A My friend made two pies. The group of us ate one. And then the next day ate some more. But I do believe that on my own I consumed over that two day period the equivalent of 3/4 of a pie. I ate a lot of pie. Katie left out a little sign with that second pie in the morning: Here's a fork, just pick at it. I was shoveling. I did more than my share. They were South Carolina peaches, they were delicious. And last night had Minnesota rhubarb. Rhubarb and strawberry crumble? I'll have your share.

Q Did your home boy David Letterman ever try to date you when you were both young television professionals in Indianapolis?

A I'm pretty confident that the thought of dating me has never crossed Dave Letterman's mind, though he knew who I was. He was wacky; he was the best weatherman in America. He was just funny. Imagine if Dave Letterman did your weather every night.

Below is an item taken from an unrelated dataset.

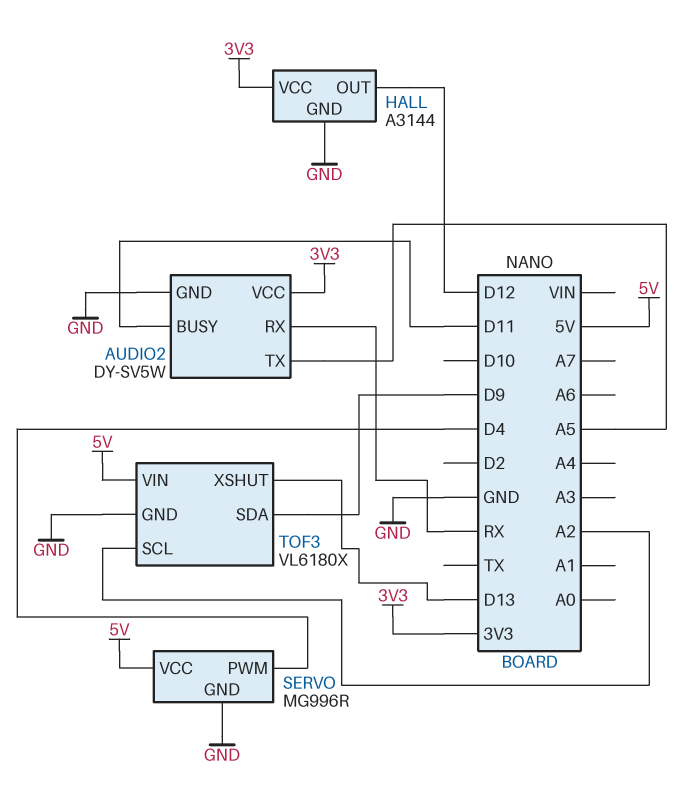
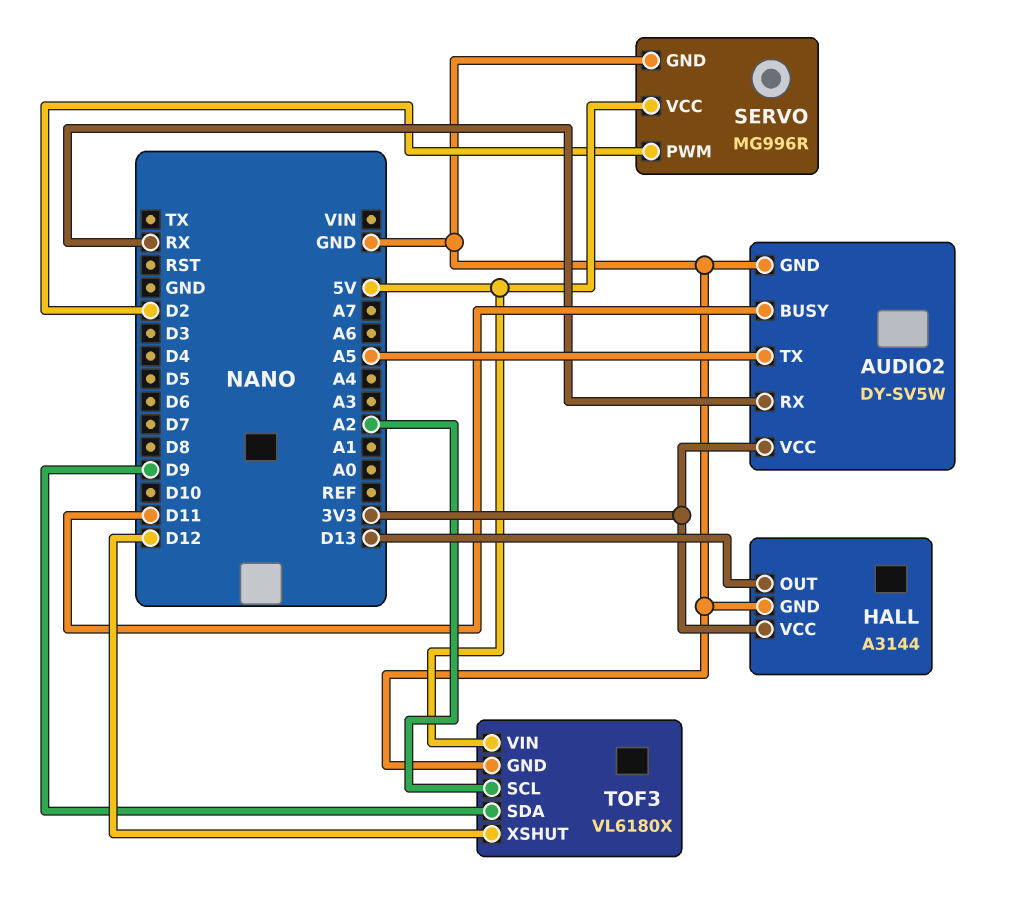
HALL pin OUT: D12 -> D13
SERVO pin PWM: D4 -> D2
TOF3 pin XSHUT: D13 -> D12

He was on a competing station. And then he was on the radio and he used to use me in some of his [bits] but we did not know each other personally. I'll ask him if he ever considered asking me for a date, if I see him again but I'm pretty sure the answer is What?

Q I understand you've recently acquired powerful new evidence in your quest to discourage your husband's belief that he married a babe?

A [Laugh] Shh, shh. He thinks he did. My husband of 32 years is under the illusion that his wife is hot. What he and I know is that the doctor has diagnosed early cataracts but it's too soon to do anything about them. As someone who wears reading glasses and whose hands sometimes turn the page, with reading glasses on and sees those [she shrieked lightly a little looking at her hand] I know the difference. So I'm not going to encourage that surgical procedure anytime soon.

Q E-mailer Frank from Grand Rapids tells me that you and your husband own an island? [I also shared Su from St. Louis Park's very nice e-mail about Pauley with the broadcaster.]

A We have a house on an island that we share with 14 other families. Kind of a difference from owning an island. No, we don't own an island.

Q Do you actually go to Costco and do your own shopping?

A Yes. How else can you go to Costco? Oh yeah, are you kidding. I don't have my [Costco card] with me. I don't have my AARP card either.